== YOUR GOAL ==
Which of the lines below include the word "wrist"? Pull each one out.

== THE DATA ==
::::::::
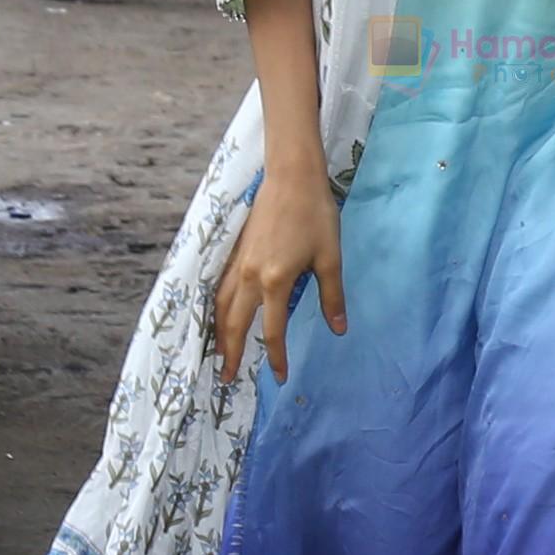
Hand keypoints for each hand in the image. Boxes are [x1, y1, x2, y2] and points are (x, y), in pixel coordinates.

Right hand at [212, 160, 345, 381]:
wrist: (292, 176)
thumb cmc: (315, 215)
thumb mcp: (330, 257)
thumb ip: (332, 297)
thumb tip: (339, 328)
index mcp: (275, 281)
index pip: (272, 331)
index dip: (277, 357)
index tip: (281, 377)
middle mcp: (250, 276)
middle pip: (235, 324)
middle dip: (230, 353)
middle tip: (227, 378)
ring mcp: (239, 263)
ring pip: (221, 307)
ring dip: (219, 333)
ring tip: (218, 355)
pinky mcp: (235, 251)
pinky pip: (220, 288)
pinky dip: (216, 309)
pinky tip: (218, 316)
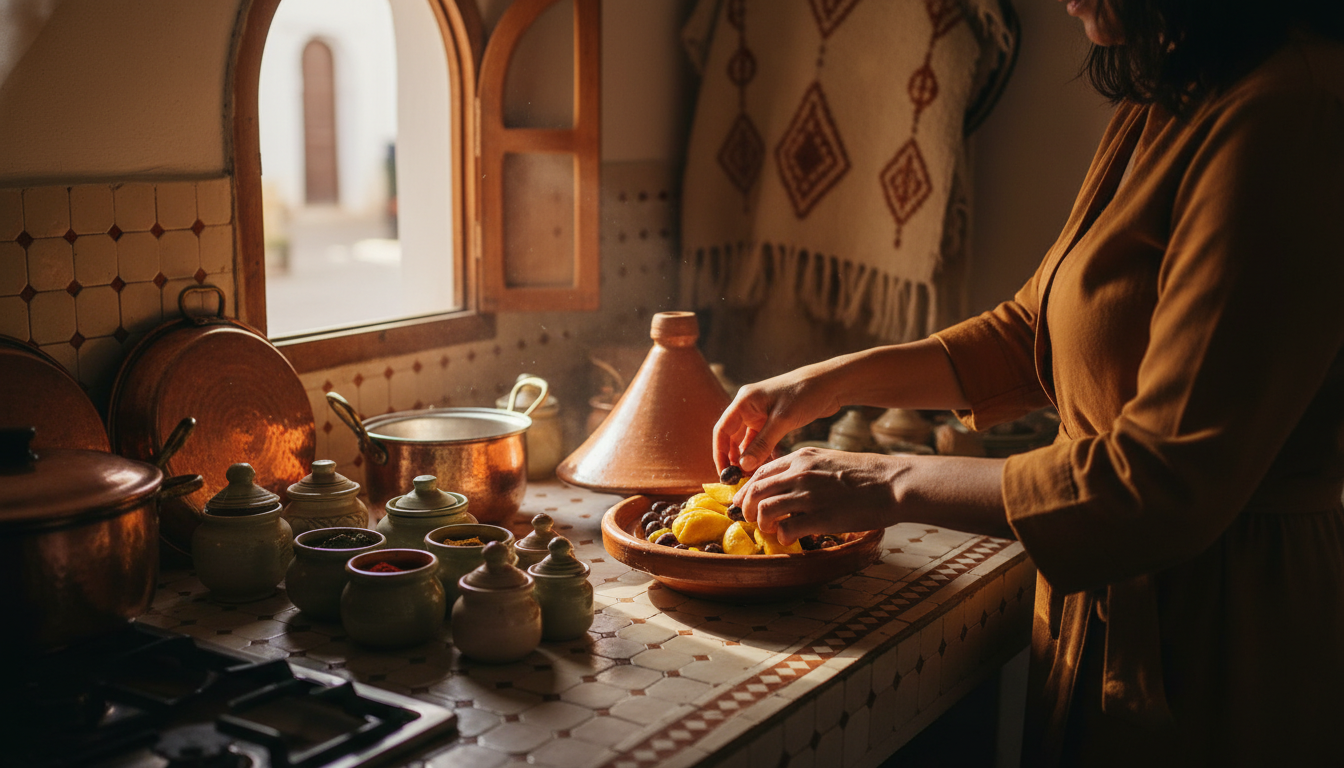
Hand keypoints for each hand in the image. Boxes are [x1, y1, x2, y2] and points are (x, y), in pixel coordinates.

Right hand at [714, 365, 840, 473]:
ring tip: (752, 478)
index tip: (724, 475)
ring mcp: (761, 414)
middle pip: (732, 437)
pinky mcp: (773, 420)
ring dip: (748, 458)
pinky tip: (766, 467)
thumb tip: (743, 466)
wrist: (830, 383)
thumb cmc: (805, 394)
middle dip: (734, 459)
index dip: (720, 454)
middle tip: (739, 481)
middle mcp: (749, 407)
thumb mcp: (783, 420)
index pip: (722, 430)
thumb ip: (762, 443)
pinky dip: (761, 453)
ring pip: (747, 441)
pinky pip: (761, 441)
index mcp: (744, 402)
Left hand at [734, 447, 904, 544]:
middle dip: (747, 509)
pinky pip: (786, 530)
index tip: (743, 502)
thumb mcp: (828, 460)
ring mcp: (809, 495)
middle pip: (755, 491)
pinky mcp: (820, 517)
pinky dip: (782, 537)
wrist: (892, 483)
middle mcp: (800, 473)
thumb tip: (786, 484)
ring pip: (764, 510)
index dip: (746, 490)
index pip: (759, 472)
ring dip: (762, 524)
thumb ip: (805, 468)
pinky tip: (789, 538)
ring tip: (770, 530)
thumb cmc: (865, 474)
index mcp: (801, 458)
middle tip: (751, 520)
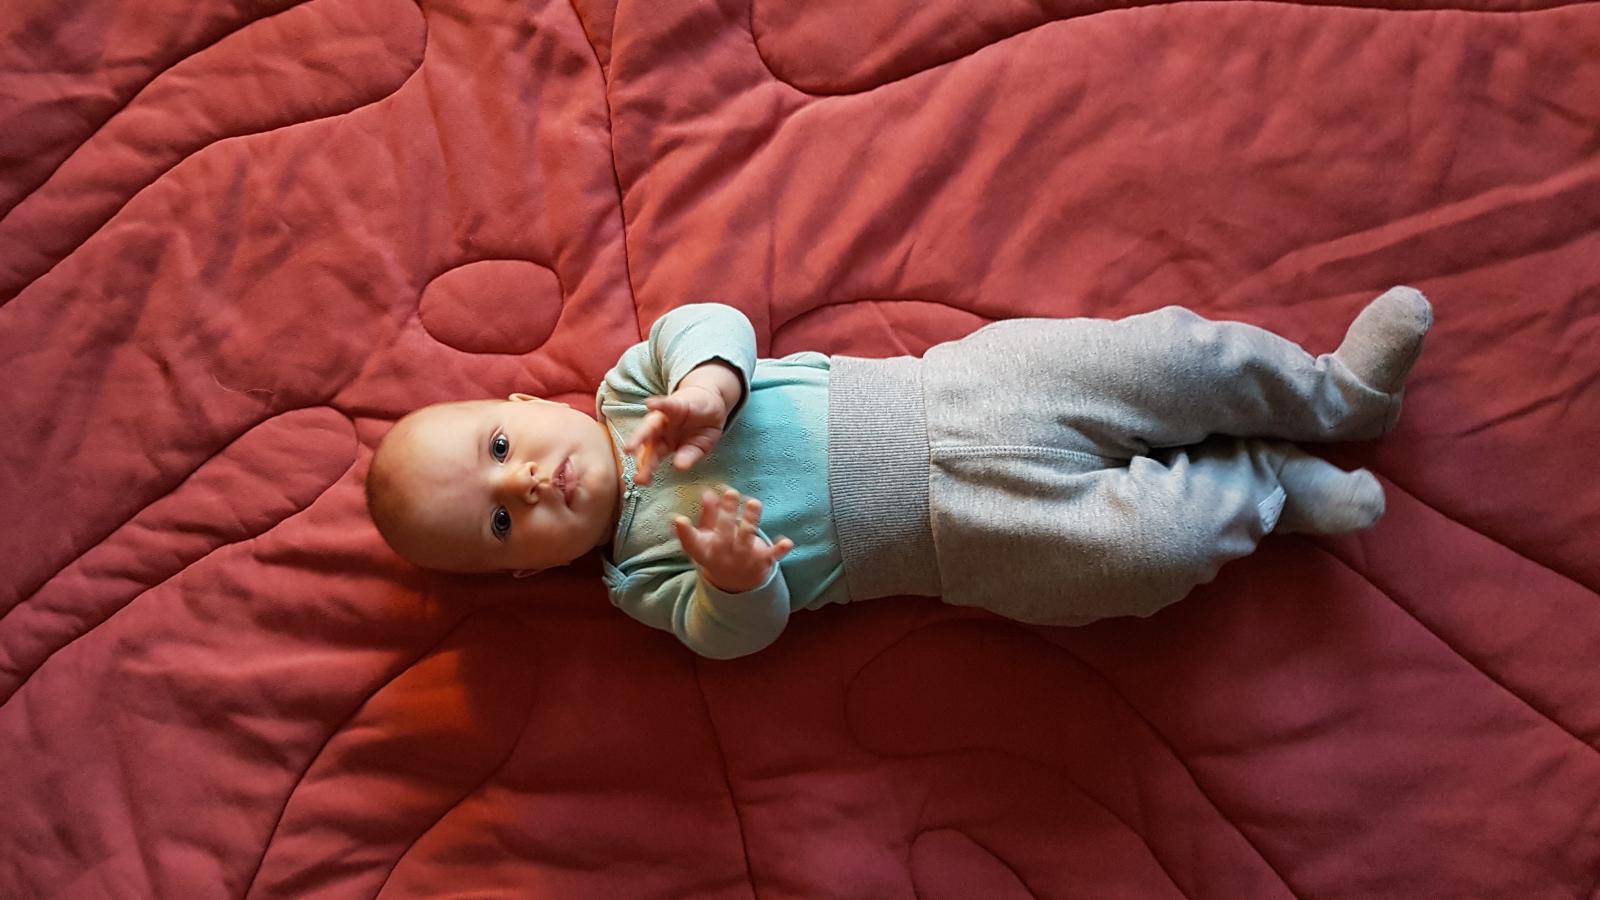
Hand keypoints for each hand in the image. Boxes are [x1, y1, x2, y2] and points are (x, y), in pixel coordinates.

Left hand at [626, 364, 739, 484]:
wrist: (711, 404)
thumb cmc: (701, 428)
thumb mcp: (699, 446)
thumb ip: (689, 455)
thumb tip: (680, 467)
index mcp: (664, 444)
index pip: (652, 458)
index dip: (645, 468)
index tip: (639, 480)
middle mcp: (660, 431)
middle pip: (648, 445)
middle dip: (641, 458)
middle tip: (635, 472)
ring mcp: (666, 417)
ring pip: (650, 426)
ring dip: (640, 435)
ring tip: (631, 446)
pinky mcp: (675, 404)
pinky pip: (666, 404)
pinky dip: (659, 404)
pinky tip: (651, 404)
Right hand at [674, 488, 794, 593]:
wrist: (737, 586)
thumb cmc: (718, 553)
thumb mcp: (707, 538)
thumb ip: (708, 515)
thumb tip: (708, 492)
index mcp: (705, 552)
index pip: (691, 543)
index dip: (684, 532)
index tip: (679, 519)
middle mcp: (723, 556)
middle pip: (724, 533)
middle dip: (727, 513)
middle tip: (731, 492)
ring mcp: (744, 559)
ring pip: (747, 537)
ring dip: (751, 520)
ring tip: (754, 503)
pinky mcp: (762, 562)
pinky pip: (772, 555)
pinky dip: (779, 550)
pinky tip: (788, 543)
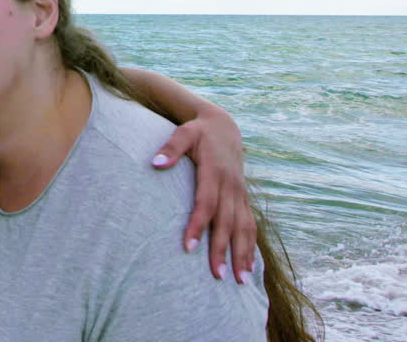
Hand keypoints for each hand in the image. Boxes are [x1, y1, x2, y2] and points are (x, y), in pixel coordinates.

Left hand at [152, 110, 255, 283]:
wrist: (225, 126)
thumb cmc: (199, 132)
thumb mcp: (183, 133)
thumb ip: (170, 148)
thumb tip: (155, 163)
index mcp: (215, 172)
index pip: (206, 203)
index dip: (198, 225)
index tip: (189, 248)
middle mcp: (231, 186)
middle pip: (227, 222)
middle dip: (222, 249)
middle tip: (217, 276)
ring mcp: (240, 193)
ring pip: (244, 228)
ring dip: (242, 254)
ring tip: (239, 281)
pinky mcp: (244, 198)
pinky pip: (251, 225)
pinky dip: (251, 246)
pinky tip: (249, 267)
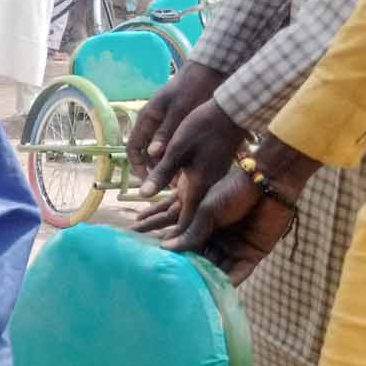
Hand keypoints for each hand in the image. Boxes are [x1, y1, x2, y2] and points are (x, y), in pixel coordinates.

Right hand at [128, 61, 226, 184]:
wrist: (211, 70)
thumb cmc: (192, 87)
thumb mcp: (178, 111)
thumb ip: (165, 133)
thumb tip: (152, 155)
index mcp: (147, 118)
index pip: (133, 148)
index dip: (137, 166)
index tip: (148, 180)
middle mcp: (153, 123)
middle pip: (147, 153)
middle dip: (155, 169)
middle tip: (169, 184)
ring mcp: (166, 123)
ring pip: (161, 150)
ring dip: (167, 165)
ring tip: (181, 179)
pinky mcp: (179, 124)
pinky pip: (173, 145)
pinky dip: (178, 157)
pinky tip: (190, 165)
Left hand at [130, 100, 247, 238]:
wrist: (230, 113)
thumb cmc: (205, 127)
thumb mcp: (179, 148)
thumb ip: (161, 173)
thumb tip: (142, 195)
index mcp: (199, 187)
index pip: (186, 222)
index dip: (174, 239)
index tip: (158, 252)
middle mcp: (203, 190)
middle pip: (179, 218)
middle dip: (157, 229)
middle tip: (135, 239)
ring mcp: (203, 183)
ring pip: (179, 208)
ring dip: (159, 216)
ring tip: (137, 225)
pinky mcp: (201, 175)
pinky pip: (183, 197)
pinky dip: (166, 202)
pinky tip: (151, 205)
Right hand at [131, 133, 318, 283]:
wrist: (268, 183)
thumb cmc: (234, 190)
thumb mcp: (206, 211)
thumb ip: (190, 232)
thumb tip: (166, 248)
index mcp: (205, 225)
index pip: (188, 246)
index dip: (178, 257)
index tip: (163, 268)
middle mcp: (219, 238)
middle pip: (203, 260)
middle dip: (192, 272)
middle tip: (175, 285)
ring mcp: (235, 247)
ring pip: (219, 269)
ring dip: (208, 280)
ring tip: (192, 292)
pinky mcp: (252, 254)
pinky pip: (238, 272)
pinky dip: (228, 282)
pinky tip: (215, 292)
::::::::
== ANSWER SECTION ==
wrist: (292, 176)
wrist: (830, 383)
wrist: (892, 483)
wrist: (711, 404)
wrist: (737, 586)
wrist: (225, 126)
wrist: (211, 70)
wrist: (230, 113)
wrist: (268, 183)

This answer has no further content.